E.g. if I have the big.txt
that I would like to preprocess, I'll first do:
sacremoses tokenize -j 4 < big.txt > big.txt.tok
Then afterwards, train the truecasing model using the tokenized file, i.e.
sacremoses truecase -m big.model -j 4 < big.txt.tok > big.txt.tok.true
The above command would first train the truecaser model and save to big.model
, then take the tokenized file big.txt.tok
and apply the truecase model to it to produce big.txt.tok.true
.
The truecaser on paper should consider more than Unigrams but in Moses, the truecaser is generally unigram based, c.f. https://github.com/moses-smt/mosesdecoder/blob/master/scripts/recaser/train-truecaser.perl
The actual implementation of the truecaser with n-th order ngrams is call the "recaser" from https://github.com/moses-smt/mosesdecoder/blob/master/scripts/recaser/train-recaser.perl
It would require some sort of language model (LM) to be built first and currently, recaser and n-gram language model not implemented in sacremoses
(yet).
@mlforcada are you having issues with the detruecaser that doesn't undo the truecasing of the initial capital?

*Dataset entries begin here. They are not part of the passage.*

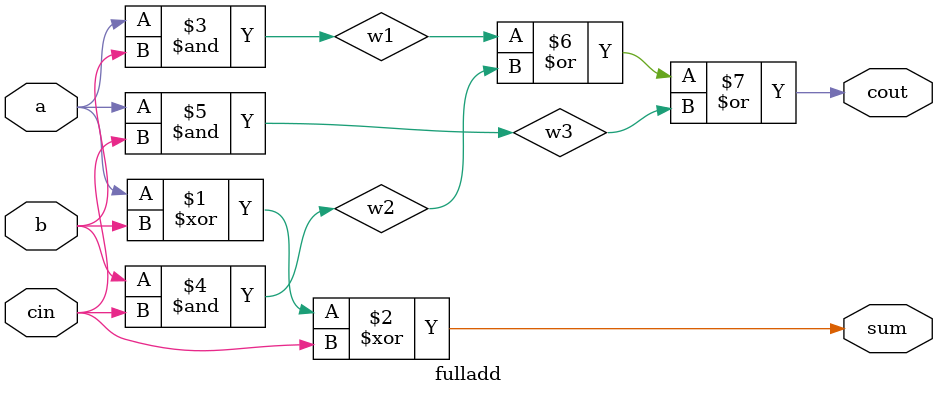
<source format=v>
module fulladd(
input a,b,cin,
output sum,cout);
xor(sum,a,b,cin);
and(w1,a,b);
and(w2,b,cin);
and(w3,a,cin);
or(cout,w1,w2,w3);
endmodule


</source>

Apologies, @alvations. I just realised I misunderstood the role of the truecaser. I will check what you kindly wrote above. Apologies for that.
Mikel
Do sentences have to be delimited in some way? I have trained the truecaser with a 3032679-word tokenized text in Spanish (1 sentence per line). It generates a model which has 102972 entries (is it a unigram-based truecaser?). Then I use it to truecase a similar text in Spanish which has all been lowercased. The case of many proper nouns, etc., is correctly recovered, but nothing occurs at the beginning of sentences. Am I doing something wrong? Thanks a million!